Jack brought me breakfast I didn’t eat. Insisted I drink water. He put a blanket around me when I started shivering even though the room wasn’t cold.

Night came again. Time was losing meaning—everything blurring together into this endless loop of waiting and watching and trying not to think about what came after.

I must have dozed off at some point because I woke to voices. Quiet. Coming from beside the bed.

Jack was sitting in my chair. He’d moved it closer to my grandmother, and he was holding her hand, talking to her in a low.

“—told me once that love was a verb,” he was saying. “That you could say you loved someone all day long but it didn’t mean anything if you didn’t show up. If you didn’t do the work.” He paused. “You showed up for Pauline her entire life. Never once made her feel like she was a burden or an obligation. You just loved her. Every single day.”

I stayed still. Didn’t want to interrupt whatever this was.

“I’m going to do the same thing,” Jack continued, his voice softening. “I’m going to show up for her. Every day. For the rest of my life if she’ll let me. Because you were right—she’s the best thing that ever happened to me, and I was an idiot for letting her go the first time.”

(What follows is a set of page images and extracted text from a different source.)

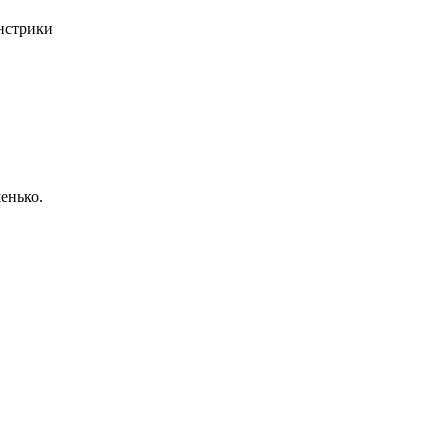
нстрики
енько.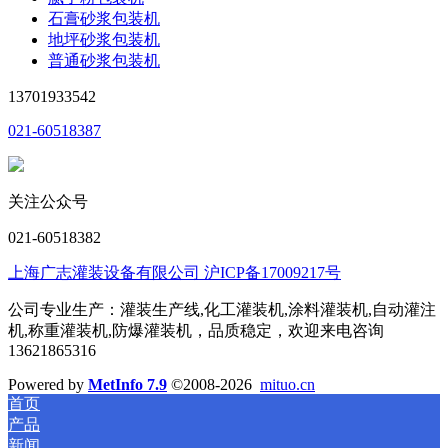
石膏砂浆包装机
地坪砂浆包装机
普通砂浆包装机
13701933542
021-60518387
关注公众号
021-60518382
上海广志灌装设备有限公司 沪ICP备17009217号
公司专业生产：灌装生产线,化工灌装机,涂料灌装机,自动灌注
机,称重灌装机,防爆灌装机，品质稳定，欢迎来电咨询
13621865316
Powered by
MetInfo 7.9
©2008-2026
mituo.cn
首页
产品
新闻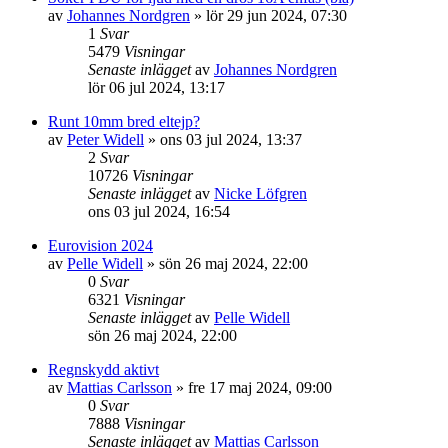
av
Johannes Nordgren
»
lör 29 jun 2024, 07:30
1
Svar
5479
Visningar
Senaste inlägget
av
Johannes Nordgren
lör 06 jul 2024, 13:17
Runt 10mm bred eltejp?
av
Peter Widell
»
ons 03 jul 2024, 13:37
2
Svar
10726
Visningar
Senaste inlägget
av
Nicke Löfgren
ons 03 jul 2024, 16:54
Eurovision 2024
av
Pelle Widell
»
sön 26 maj 2024, 22:00
0
Svar
6321
Visningar
Senaste inlägget
av
Pelle Widell
sön 26 maj 2024, 22:00
Regnskydd aktivt
av
Mattias Carlsson
»
fre 17 maj 2024, 09:00
0
Svar
7888
Visningar
Senaste inlägget
av
Mattias Carlsson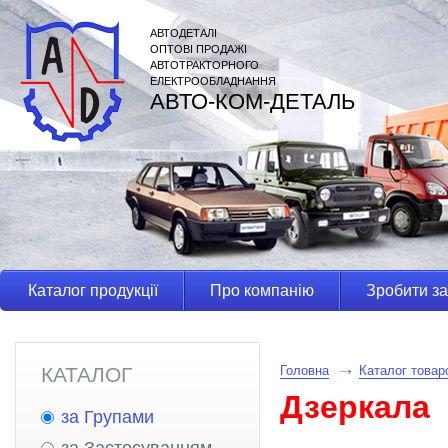
АВТОДЕТАЛІ
ОПТОВІ ПРОДАЖІ
АВТОТРАКТОРНОГО
ЕЛЕКТРООБЛАДНАННЯ
АВТО-КОМ-ДЕТАЛЬ
Каталог продукції
Про компанію
Зробити з
КАТАЛОГ
Головна
Каталог товар
Дзеркала
за Групами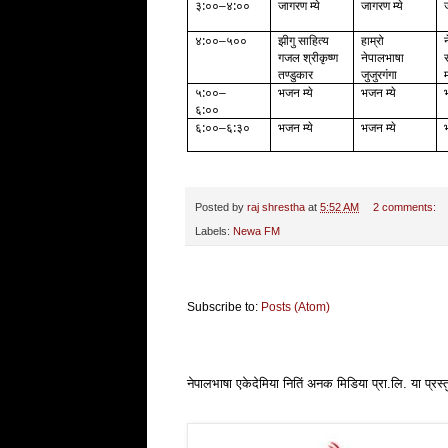
३:००
४:००
जागरण म्ये
जागरण म्ये
–
४:००
५००
झीगु साहित्य
हाम्रो
–
गजल श्रीकृष्ण
नेपालभाषा
तण्डुकार
जुजुरगंगा
५:००
भजन म्ये
भजन म्ये
–
६:००
६:००
६:३०
भजन म्ये
भजन म्ये
–
Posted by
raj shrestha
at
5:52 AM
2 comments:
Labels:
Newa FM
Subscribe to:
Posts (Atom)
नेपालभाषा एकेदेमिया नितिं अनक मिडिया प्रा.लि. या प्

My throat closed up. I could see my grandmother’s face from here—still slack from the stroke, eyes closed—but something about her expression looked peaceful. Content.

“So you don’t have to worry,” Jack said. “I’ve got her. I promise. I’ve got her.”

My grandmother’s eyes opened. Not fully. Just slightly. But enough. My heart lurched to my throat.

Her mouth tried to move. The stroke had stolen her words, but her working hand squeezed Jack’s, then reached—shaky, weak—toward me.

I was out of my chair before conscious thought, taking her hand, leaning close.

“I’m here,” I whispered. “We’re both here.”

My grandmother’s gaze moved between us. Back and forth. Her eyes were clear despite everything—still bright, still knowing, still her.

Her hands pulled—weak but insistent—bringing our hands together, Jack’s and mine, pressing them together with fingers that trembled but held on.

The blessing was wordless. She couldn’t speak, but she didn’t need to. Everything was in her eyes—love and approval and peace and goodbye all tangled together.

“Grandma—” My voice broke.

She squeezed our joined hands once more. Her eyes said what her mouth couldn’t:take care of each other.

I leaned down and kissed her forehead. Her skin was cool. Papery. Fragile in a way that made my chest ache.

“I love you,” I whispered against her skin. “I love you so much.”

Her eyes fluttered closed. A small smile touched her mouth—content, peaceful, like she’d been waiting to see this exact moment before she could rest.

CHAPTER 19

Pauline

The morningof my grandmother’s funeral, I woke up and forgot she was dead.